Piero Dell'Anno BA. MA. PgDip. Dip. MSc Counselling and Psychotherapy in West Hampstead and Central London

Thoughts are real but they are not the truth

At times, life can be challenging and the difficulties we face may seem insurmountable.
Sometimes those difficulties are rooted in the past, in our relationship with our parents or
caregivers, or in events that have unexpectedly altered the course of our life. We might be
critical of ourselves and believe we should already have overcome these experiences.

Unfinished matters from the past can have a negative impact on many areas of life, including
relationships with family and friends and our working lives.

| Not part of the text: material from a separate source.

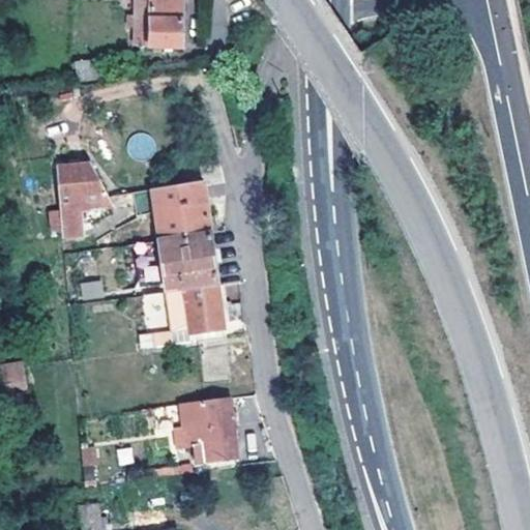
[(140,0),(139,43),(185,46),(186,0),(140,0)]
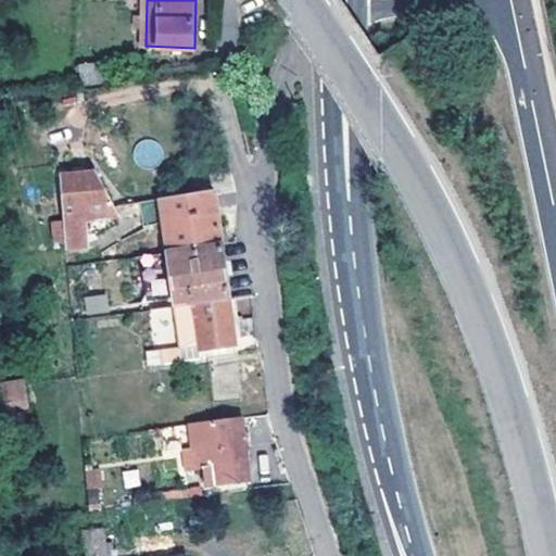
[(84,84),(115,79),(114,61),(81,65),(84,84)]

It can be difficult to recognise and understand how the past is damaging our present.
Unresolved issues can manifest themselves in the present as anxiety, depression, jealousy,
panic attacks and other physical symptoms. We each develop a strategy for coping, derived
from what is possible at the time with the available resources. Just as plants somehow adapt
to grow despite a shortage of light, water and oxygen, we cope by adopting certain patterns of
behaviour, which we then tend to repeat until they become fixed. Even if we recognise these
behaviours, and want to change the ones that now work less well for us, change may seem
impossible.

I encourage my clients to explore and make connections between the unfinished past and the
present, and the impact of the former on the latter. I help clients to become more
compassionate towards themselves, and to recognise that patterns of behaviour they adopted
in the past were appropriate at that time, given the resources available to them then. It is only
later that such behaviours may appear inappropriate and in need of change. Making these
connections helps clients to discover for themselves new opportunities and new ways of
being, in the present and future.

Too often, terms such as depression, anxiety, panic attacks and relationship difficulties are
used as if referring to a physical illness and/or to something fixed and unchangeable. I believe
they are, in fact, ways of adapting and of being which we have chosen so as to protect and
support ourselves.

In my clinical practice, my ethos is to support my clients in a nonjudgmental
way, helping them to discover that we can achieve well-being by drawing on our
inner resources and those available in the wider environment. A new way of seeing can be
the start of a new way of being.

I am from an Italian background. London is now my home. I have lived and studied in many
countries, and appreciate and enjoy learning from the diversity I have experienced. I am
curious about the power of our inner voice to navigate us through life, and about our potential
to learn self-compassion so as to be kinder to ourselves in coping with life’s challenges.